Empirical timing analysis
In the interests of discovering the optimal tuning of the VirtualWire transmit clocking, I set up an experiment to transmit short messages using a variety of clock rate offsets and to see which offsets worked and which didn’t. In my experiment I am using a baud rate of 2,000 bauds/sec which uses a fundamental bit timing of 500us. For testing I am using a transmitting MCU that has a crystal oscillator so that ATTiny RC oscillator tuning isn’t a factor. I used the transmit radio with the slow startup and did not specifically compensate its effects.
The experiment consisted of transmitting short messages using slight variations in the fundamental timing of the VirtualWire signal. I transmitted one message at each timing variation, then repeated the variation pattern, sending one message per minute over a couple of days.
- Receiver is stock VirtualWire 1.27
- Sender is hacked VW sender with brute force timing
- Message is 5 octets (plus 16-bit CRC) nominally 2000 baud, approx 73ms, about 150 bit times
Each message encodes the timing variation used and from a log of all received messages, it is possible to do a statistical analysis which timing variations are most readily received overall. The following chart shows the results.

The original timing caused by the software delays making the timing about 2.8% slow is shown in red. This is quite close to the overall cutoff in receivability at about 3.8% slow. I think that this is the reason I found that one ATTiny85 might work where another didn’t, since variations in RC oscillator timing could put things over the edge.

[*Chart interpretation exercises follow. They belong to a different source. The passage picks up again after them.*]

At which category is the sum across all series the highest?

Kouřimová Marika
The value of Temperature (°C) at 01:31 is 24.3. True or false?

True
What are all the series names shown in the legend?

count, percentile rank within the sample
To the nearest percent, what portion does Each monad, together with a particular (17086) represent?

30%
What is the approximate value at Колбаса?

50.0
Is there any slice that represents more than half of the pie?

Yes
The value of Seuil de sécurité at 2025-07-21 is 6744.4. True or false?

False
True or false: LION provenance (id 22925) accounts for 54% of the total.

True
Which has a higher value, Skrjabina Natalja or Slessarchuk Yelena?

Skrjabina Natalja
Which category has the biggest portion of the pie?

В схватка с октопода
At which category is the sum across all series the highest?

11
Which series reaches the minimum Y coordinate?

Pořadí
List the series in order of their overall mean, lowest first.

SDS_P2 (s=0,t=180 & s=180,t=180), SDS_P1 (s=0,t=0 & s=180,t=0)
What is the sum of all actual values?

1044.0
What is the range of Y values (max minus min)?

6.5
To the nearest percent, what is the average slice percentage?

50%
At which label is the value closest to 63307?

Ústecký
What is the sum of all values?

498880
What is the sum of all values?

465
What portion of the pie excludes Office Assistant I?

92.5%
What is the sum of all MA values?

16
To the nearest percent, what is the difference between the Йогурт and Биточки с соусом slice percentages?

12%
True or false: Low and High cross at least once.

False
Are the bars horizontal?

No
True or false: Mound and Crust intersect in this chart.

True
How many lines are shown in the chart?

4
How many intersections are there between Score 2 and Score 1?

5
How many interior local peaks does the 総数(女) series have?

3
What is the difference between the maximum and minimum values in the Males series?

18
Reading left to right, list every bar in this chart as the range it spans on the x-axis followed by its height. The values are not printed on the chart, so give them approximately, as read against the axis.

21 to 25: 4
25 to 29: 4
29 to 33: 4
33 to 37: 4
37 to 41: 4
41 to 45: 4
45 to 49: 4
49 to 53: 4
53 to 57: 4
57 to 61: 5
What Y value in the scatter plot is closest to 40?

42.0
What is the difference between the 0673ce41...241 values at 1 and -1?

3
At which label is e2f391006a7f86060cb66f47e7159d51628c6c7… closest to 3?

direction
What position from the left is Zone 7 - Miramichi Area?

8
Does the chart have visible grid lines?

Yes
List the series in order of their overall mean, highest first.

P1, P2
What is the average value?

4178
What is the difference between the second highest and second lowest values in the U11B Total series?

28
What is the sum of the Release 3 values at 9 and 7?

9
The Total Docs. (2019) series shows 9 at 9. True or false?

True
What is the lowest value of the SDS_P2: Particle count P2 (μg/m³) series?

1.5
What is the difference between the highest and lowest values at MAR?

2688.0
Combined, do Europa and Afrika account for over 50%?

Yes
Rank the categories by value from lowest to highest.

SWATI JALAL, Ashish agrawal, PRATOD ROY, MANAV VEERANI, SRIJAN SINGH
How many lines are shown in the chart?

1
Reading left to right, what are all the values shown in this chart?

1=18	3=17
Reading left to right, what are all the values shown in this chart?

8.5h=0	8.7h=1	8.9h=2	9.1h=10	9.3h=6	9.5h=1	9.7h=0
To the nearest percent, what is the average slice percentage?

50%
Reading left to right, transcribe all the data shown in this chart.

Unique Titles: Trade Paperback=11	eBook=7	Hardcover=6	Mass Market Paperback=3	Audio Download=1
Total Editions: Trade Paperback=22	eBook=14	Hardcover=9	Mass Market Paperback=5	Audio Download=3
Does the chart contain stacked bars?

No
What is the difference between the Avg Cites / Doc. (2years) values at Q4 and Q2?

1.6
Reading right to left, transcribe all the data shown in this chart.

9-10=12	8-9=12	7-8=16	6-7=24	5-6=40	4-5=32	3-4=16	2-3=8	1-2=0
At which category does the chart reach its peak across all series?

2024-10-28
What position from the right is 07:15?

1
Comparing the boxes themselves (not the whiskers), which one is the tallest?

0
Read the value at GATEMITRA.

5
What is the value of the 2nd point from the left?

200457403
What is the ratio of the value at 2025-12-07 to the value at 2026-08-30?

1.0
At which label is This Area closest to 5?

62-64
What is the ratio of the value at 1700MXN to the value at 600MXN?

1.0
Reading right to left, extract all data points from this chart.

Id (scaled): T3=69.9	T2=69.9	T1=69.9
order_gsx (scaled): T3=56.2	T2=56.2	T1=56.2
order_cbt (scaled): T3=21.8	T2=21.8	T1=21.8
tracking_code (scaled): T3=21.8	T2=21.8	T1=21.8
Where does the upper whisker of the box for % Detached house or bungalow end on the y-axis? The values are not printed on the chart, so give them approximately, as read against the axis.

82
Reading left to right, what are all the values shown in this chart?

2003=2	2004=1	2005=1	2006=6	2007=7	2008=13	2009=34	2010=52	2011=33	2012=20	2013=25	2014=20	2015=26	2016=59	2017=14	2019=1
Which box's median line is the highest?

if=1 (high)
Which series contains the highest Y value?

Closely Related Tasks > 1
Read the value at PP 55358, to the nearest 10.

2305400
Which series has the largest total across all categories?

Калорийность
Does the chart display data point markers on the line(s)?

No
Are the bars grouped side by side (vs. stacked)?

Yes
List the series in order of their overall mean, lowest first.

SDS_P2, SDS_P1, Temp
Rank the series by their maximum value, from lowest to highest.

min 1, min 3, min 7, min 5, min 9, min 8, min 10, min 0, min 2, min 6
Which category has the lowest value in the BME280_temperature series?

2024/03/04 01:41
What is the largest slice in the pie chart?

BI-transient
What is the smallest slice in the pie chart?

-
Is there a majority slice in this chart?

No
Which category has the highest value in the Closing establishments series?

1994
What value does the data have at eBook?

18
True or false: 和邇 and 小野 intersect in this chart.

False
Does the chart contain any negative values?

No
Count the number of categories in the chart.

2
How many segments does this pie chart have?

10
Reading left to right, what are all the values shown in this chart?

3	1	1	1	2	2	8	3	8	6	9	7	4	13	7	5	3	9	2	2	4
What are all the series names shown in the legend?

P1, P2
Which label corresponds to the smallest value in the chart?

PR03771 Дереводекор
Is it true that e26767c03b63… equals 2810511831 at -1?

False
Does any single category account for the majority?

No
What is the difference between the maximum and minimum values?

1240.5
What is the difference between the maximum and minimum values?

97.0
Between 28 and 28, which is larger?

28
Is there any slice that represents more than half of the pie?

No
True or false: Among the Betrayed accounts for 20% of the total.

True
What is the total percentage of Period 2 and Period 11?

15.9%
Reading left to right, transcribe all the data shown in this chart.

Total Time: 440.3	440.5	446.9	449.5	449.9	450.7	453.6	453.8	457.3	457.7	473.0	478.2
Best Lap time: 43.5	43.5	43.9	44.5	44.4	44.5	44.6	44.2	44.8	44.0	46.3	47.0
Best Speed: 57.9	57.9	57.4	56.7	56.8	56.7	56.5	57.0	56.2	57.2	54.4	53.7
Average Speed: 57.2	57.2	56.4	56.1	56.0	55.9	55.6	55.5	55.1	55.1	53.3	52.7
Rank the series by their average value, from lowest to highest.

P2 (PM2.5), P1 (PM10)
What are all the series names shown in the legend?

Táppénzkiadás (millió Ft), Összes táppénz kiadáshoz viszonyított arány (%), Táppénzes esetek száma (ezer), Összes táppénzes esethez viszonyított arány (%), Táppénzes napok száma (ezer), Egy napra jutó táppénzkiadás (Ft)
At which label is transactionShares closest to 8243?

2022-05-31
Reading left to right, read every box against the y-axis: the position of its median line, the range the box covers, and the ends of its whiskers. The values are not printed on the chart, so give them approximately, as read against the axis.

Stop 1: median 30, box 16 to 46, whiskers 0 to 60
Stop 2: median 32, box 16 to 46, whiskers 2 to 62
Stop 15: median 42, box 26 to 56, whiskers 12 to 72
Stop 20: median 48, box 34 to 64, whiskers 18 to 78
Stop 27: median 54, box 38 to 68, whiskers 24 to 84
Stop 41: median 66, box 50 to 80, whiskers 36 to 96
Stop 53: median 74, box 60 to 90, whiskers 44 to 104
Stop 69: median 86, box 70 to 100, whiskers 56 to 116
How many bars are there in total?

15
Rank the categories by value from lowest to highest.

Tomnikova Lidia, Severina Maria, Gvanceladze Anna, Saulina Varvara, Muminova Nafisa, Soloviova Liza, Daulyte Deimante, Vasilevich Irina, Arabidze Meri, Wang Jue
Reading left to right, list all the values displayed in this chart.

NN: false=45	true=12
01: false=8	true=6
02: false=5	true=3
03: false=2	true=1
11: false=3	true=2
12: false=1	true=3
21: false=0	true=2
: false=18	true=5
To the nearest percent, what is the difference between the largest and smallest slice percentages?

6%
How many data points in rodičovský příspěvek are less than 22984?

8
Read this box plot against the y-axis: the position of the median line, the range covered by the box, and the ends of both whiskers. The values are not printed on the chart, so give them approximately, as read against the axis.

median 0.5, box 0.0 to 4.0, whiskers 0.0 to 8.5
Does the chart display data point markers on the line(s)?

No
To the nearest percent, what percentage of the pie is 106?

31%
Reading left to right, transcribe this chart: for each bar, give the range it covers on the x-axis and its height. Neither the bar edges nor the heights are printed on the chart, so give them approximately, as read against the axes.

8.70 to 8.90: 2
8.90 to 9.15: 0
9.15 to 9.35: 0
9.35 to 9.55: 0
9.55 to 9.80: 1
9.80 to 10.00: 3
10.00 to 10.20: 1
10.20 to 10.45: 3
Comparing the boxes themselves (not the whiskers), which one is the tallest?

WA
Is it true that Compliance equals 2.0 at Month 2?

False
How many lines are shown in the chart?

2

The ideal 500us timing is shown in green. Interestingly this isn’t in the centre of the workable range and I think that this is due to the slow turn-on of the radio I used. A slightly slower timing 1% longer than nominal probably helps to offset the slow turn-on.
Antennas

The link budget I’m working with is pretty narrow. I believe I am getting ~ -96 dBm at the location where the receiver needs to be, as measured with my RFExplorer in perfect weather conditions. The receiver sensitivity is ~ -112 dBm so low batteries, bad weather, vegetation or cobwebs on the antennas could put me close to the limit.
The only RF instrument I have that operates in the 433mhz band is an RFExplorer. The antenna design process I’ve been using is to read ideas about transmission lines, baluns and antennas, try to hack something out of materials at hand and then measure the results by watching the signal strength recorded on my RF Explorer sitting on a nearby shelf when I attach the antenna to a test transmitter. Things that make the received signal stronger are good, things that don’t I reject.
After messing with little baluns wound onto cores scrounged from CFL lights I have settled on using a twisted pair taken from a CAT5e cable as both a transmission line and current balun. I can use a 150mm length of UTP soldered on one end directly to the dipole elements, and on the other, connected to the radio via a 2.5mm header connector. It seems to work alright.
I thought about one of those cheap Chinese $80 Nano-VNAs, but even that would add costs to the project that I am unsure are worth it. I will likely fabricobble an RF power meter if I can rummage out a couple of suitable diodes from my junk bin. This would help just for comparing the RF power level of different transmitters.